Autopsie d'un système: Pour en finir vraiment avec les abus dans l'Eglise
de Christine Pedotti

critiqué par Poet75, le 19 juillet 2025
(Paris - 69 ans)


La note:  étoiles
De la nécessité de réformer l'Eglise catholique
Quand, le 5 octobre 2021, Jean-Marie Sauvé remit le rapport de la commission qu’il présidait pour rendre compte des abus sexuels dans l’Eglise entre 1950 et 2020, il employa à ce sujet le mot « systémique », mot qui fut critiqué, entre autres par des membres de l’Académie catholique de France. Jean-Marie Sauvé en défendit l’usage en expliquant que l’institution, c’est-à-dire l’Eglise, « ayant eu connaissance d’un nombre récurrent d’abus en son sein (…) s’est généralement abstenue de prendre les mesures nécessaires pour les traiter de manière adéquate, c’est-à-dire y mettre fin ou les prévenir. C’est cette passivité prolongée qui engage la responsabilité de l’institution et autorise à parler d’un phénomène systémique. »
Dans son ouvrage, précisément, Christine Pedotti, directrice de Témoignage chrétien, rappelle les chiffres effarants des violences sexuelles dans l’Eglise catholique depuis 1950. Elle énumère aussi la sordide litanie des scandales liés à des personnalités de cette même Eglise, un certain nombre d’évêques et surtout de figures emblématiques, de fondateurs, tels Jean Vanier ou l’Abbé Pierre, des hommes qu’on avait quasi canonisés de leur vivant alors que, sous couvert de leur ardente charité, se dissimulaient de redoutables prédateurs sexuels.
L’intérêt du livre de Christine Pedotti n’est pas seulement de dresser la liste des exactions commises par des membres de l’Eglise catholique, mais d’essayer de rechercher et d’analyser les causes du mal et leurs éventuels remèdes.

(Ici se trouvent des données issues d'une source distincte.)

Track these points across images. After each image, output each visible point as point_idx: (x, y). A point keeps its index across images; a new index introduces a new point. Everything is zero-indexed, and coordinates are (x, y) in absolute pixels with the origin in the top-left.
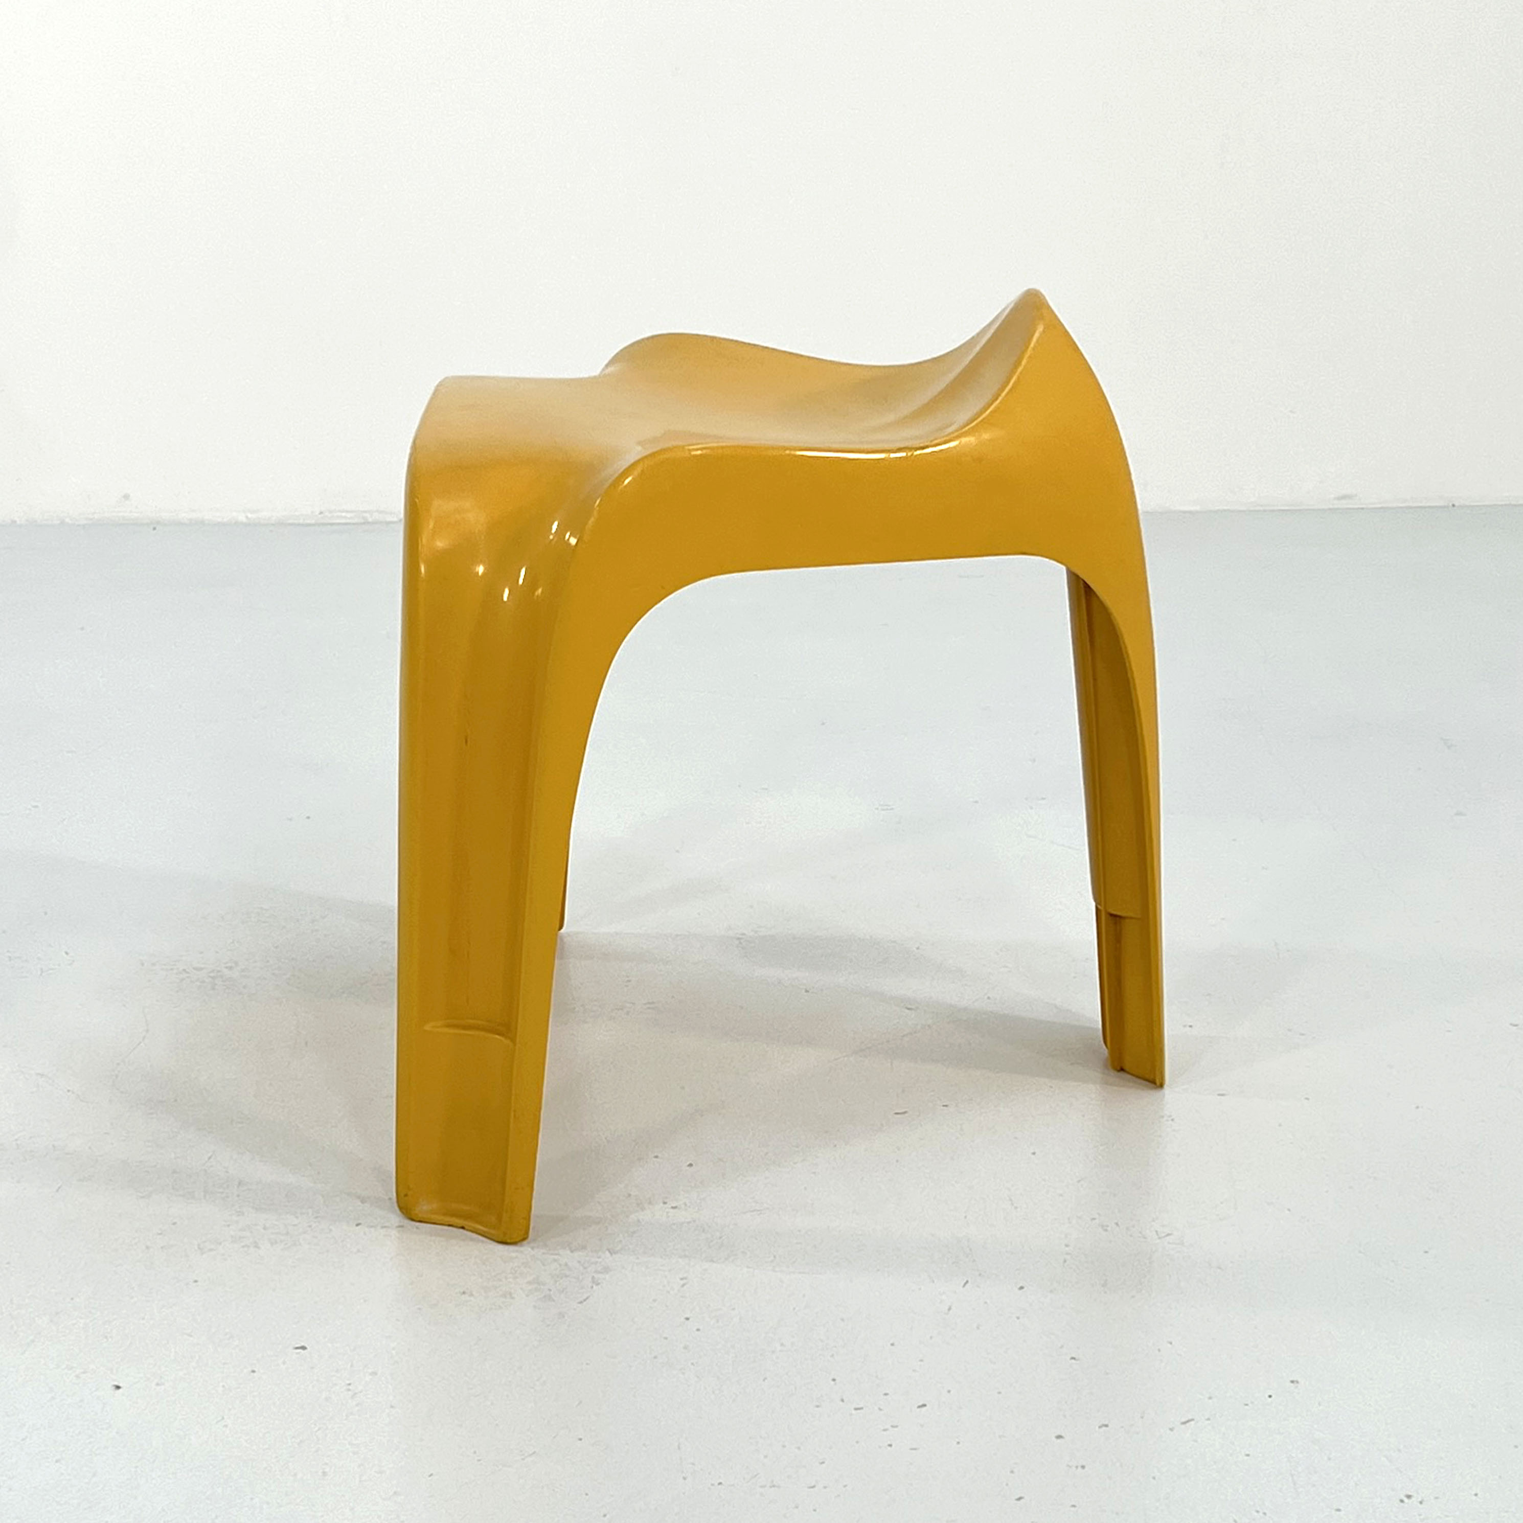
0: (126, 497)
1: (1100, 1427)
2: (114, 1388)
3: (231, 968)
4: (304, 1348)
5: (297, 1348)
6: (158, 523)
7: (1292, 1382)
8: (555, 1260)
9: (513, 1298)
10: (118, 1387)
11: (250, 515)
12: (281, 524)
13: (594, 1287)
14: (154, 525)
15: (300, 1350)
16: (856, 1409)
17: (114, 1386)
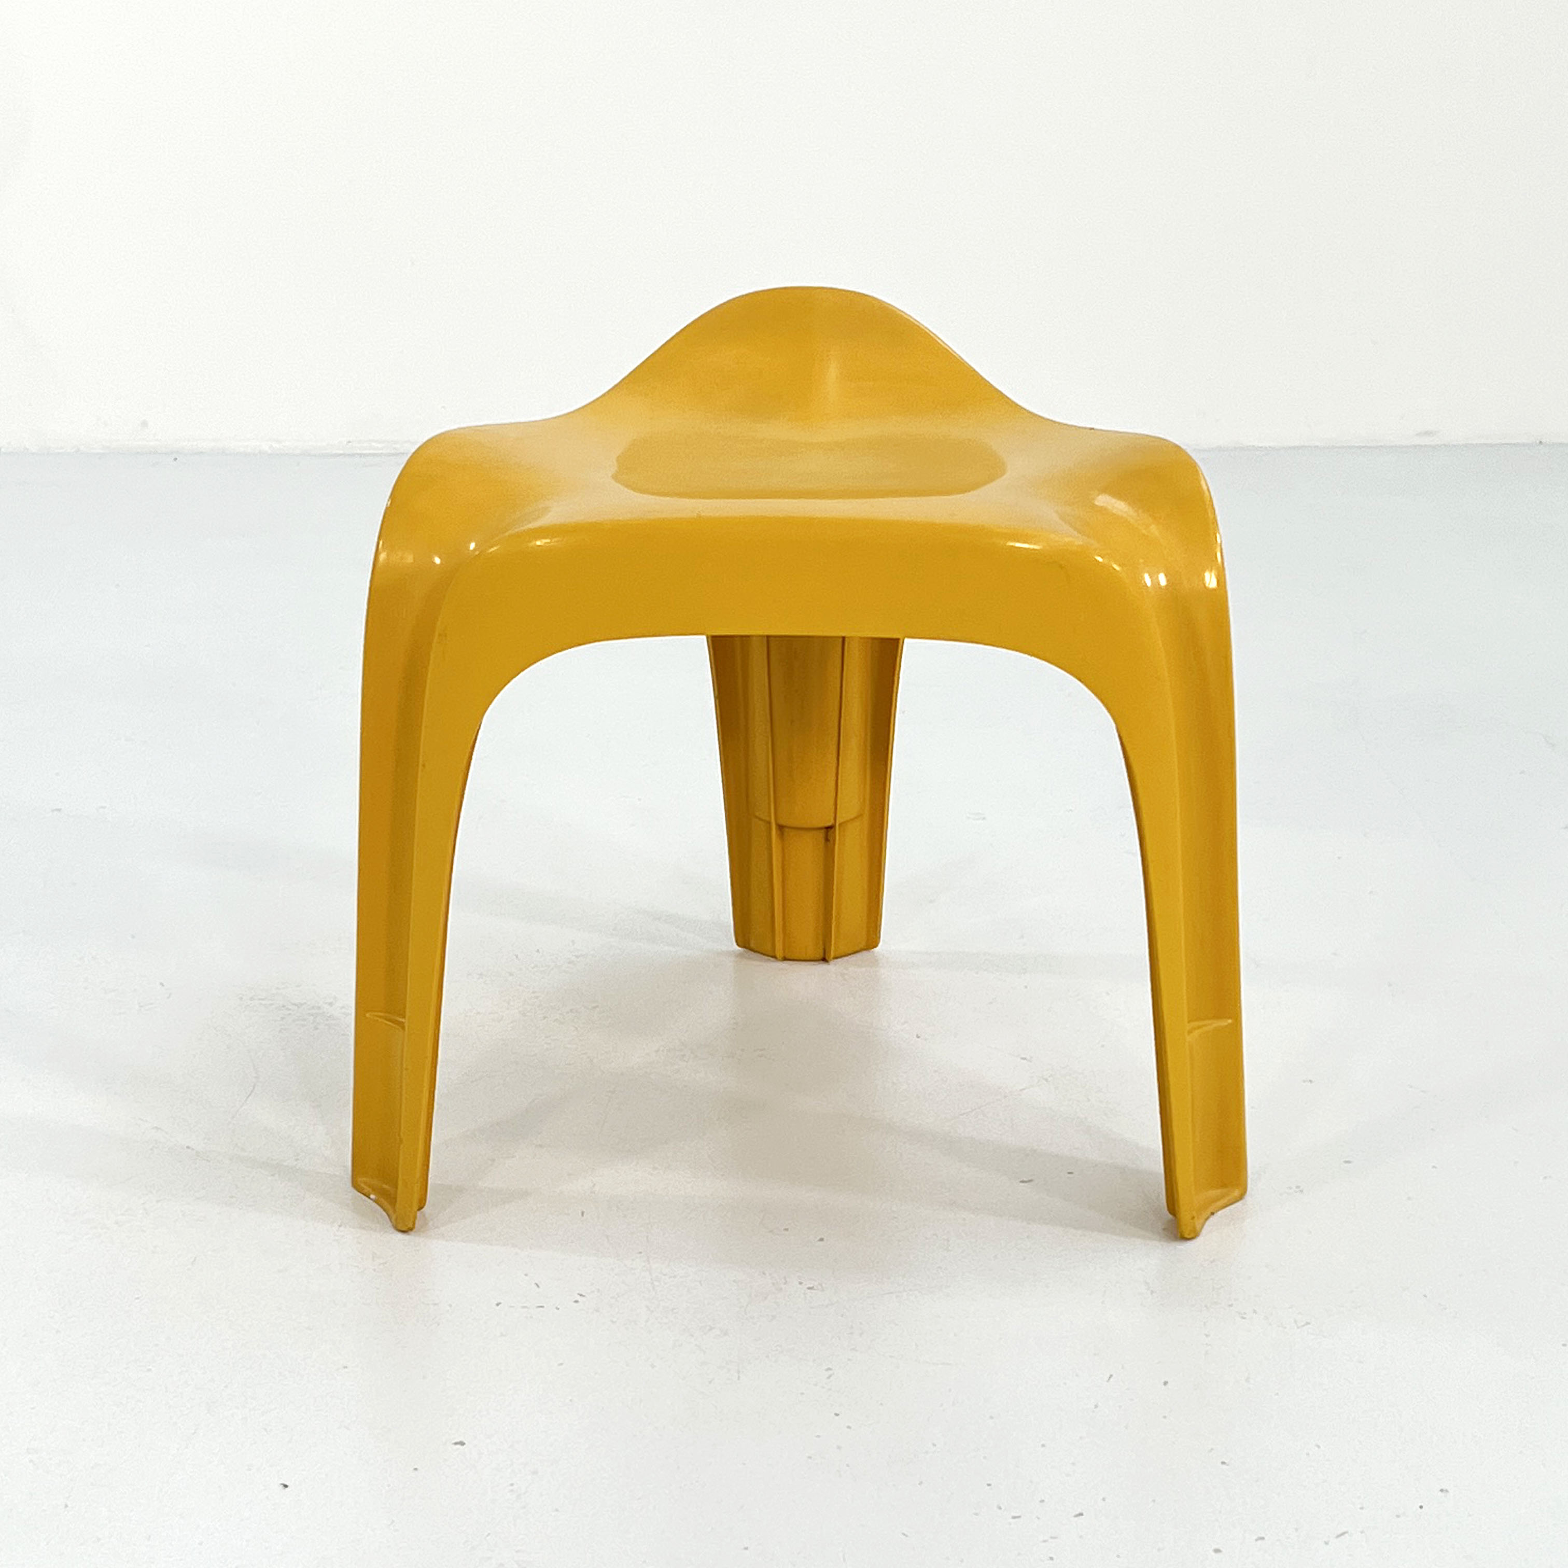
0: (144, 424)
1: (1256, 1540)
2: (281, 1487)
4: (462, 1444)
5: (456, 1444)
6: (178, 453)
7: (1442, 1491)
10: (286, 1486)
11: (275, 446)
12: (307, 454)
14: (175, 456)
15: (458, 1446)
16: (1014, 1518)
17: (282, 1484)
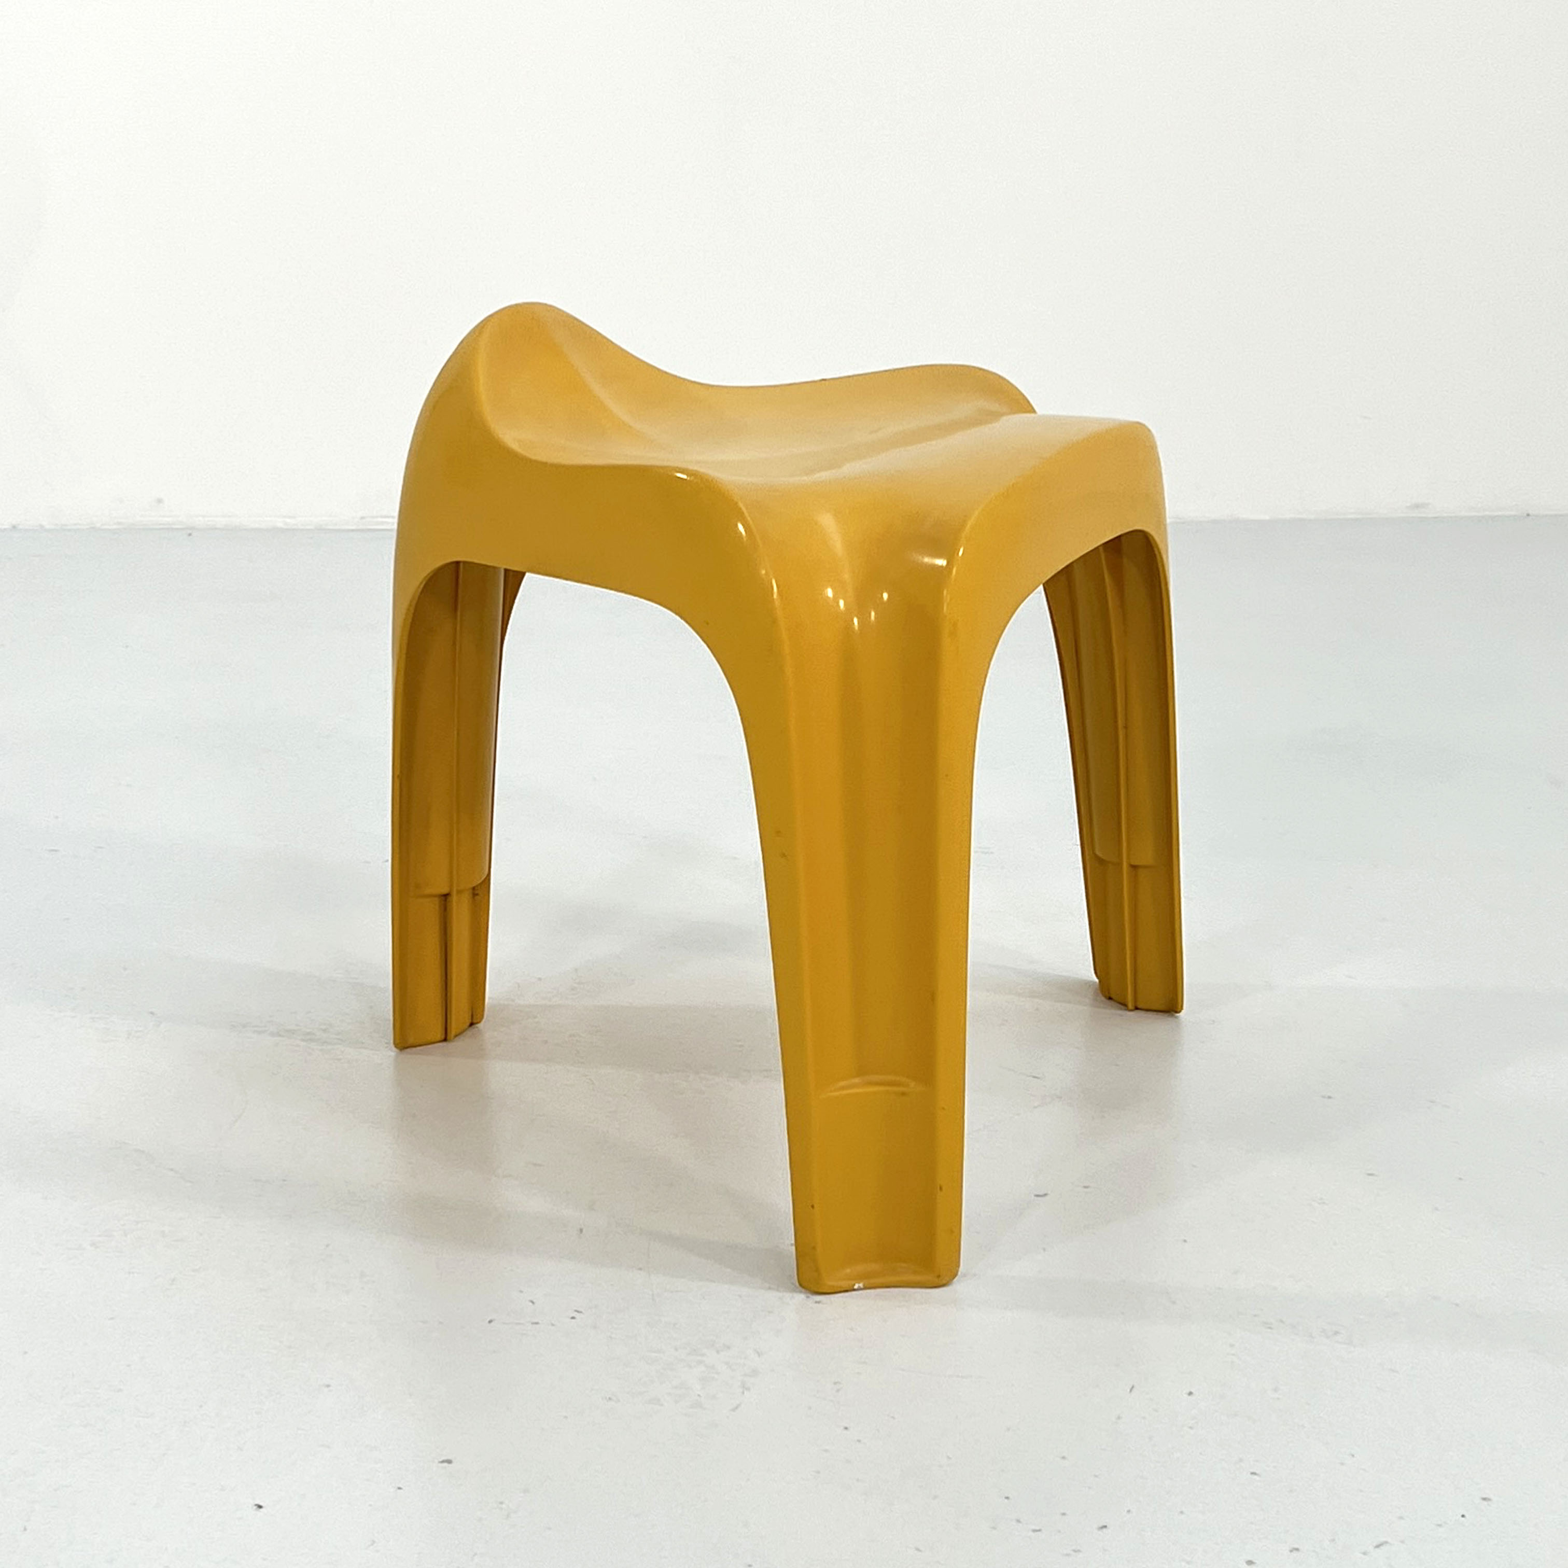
0: (160, 501)
1: (1291, 1551)
2: (255, 1507)
3: (325, 1031)
4: (449, 1462)
5: (443, 1462)
6: (193, 528)
7: (1484, 1499)
8: (700, 1362)
9: (662, 1405)
10: (260, 1507)
11: (288, 520)
12: (320, 529)
13: (745, 1392)
14: (190, 532)
15: (445, 1464)
16: (1034, 1531)
17: (256, 1505)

Pour ce qui concerne le mal qu’on peut dire endémique, il en faut en chercher les causes du côté de la conjugaison, chez les ministres du culte, de deux facteurs : le pouvoir et le sacré. Christine Pedotti rappelle à juste titre que l’institution d’évêques et de prêtres ne provient pas de Jésus lui-même. Considérer les évêques d’aujourd’hui comme les successeurs, pourrait-on dire, en ligne directe des Apôtres, c’est de l’ordre d’un mythe et rien de plus. Jésus s’est bien gardé de constituer un clergé et il n’a d’ailleurs jamais exprimé une volonté de créer une religion nouvelle.
L’Eglise telle que nous la connaissons s’est constituée au fil du temps et, malheureusement, elle s’est construite selon un système hiérarchique. Alors que, pour Jésus, le disciple était un serviteur, voici que la tentation du pouvoir, celui des clercs, est entrée dans l’Eglise et s’y est établie, et avec elle la notion de sacré. Tout a concouru à renforcer, toujours davantage, ce système. Le célibat obligatoire en est un élément, contribuant à écarter les femmes et à les soumettre, tant la misogynie est devenue prégnante dans l’Eglise. Quant aux clercs, on les a de plus en plus considérés comme des êtres différents, mis à part, marqués et sacrés. En somme, en concevant le clergé sur ce modèle, on a mis en vigueur tout ce qui pouvait favoriser les abus, sexuels et autres.
Cela étant établi, Christine Pedotti en vient logiquement à exprimer son souhait d’une réforme de l’Eglise catholique. À ceux qui lui rétorquent qu’elle ferait mieux de quitter l’Eglise catholique pour rejoindre une des Eglises protestantes, elle réaffirme son attachement au catholicisme. Il ne s’agit pas de partir mais de changer, de réformer, d’en finir, autant que possible, avec les abus et, pour ce faire, de mettre un terme au système pyramidal toujours en vigueur chez les catholiques, en somme d’en finir avec le cléricalisme. Concrètement, sa proposition est exposée aux pages 185 et 186 de l’ouvrage : « Il s’agit d’opérer un changement (…) radical et de renoncer à la forme actuelle du pouvoir d’ordre, qui n’est confié qu’à des hommes célibataires pour toute la vie et à plein temps. La formule du changement ne peut qu’être répétée dans sa simplicité : que ceux ou celles qui célèbrent le culte puissent être des hommes ou des femmes, célibataires ou mariés, dont l’engagement serait pour un temps donné et dont ce ne serait pas l’occupation exclusive. Ils et elles exerceraient cette mission pour le service de la communauté. » Pour en arriver là, le chemin est long. C’est néanmoins ce qu’on peut souhaiter de mieux à l’Eglise catholique.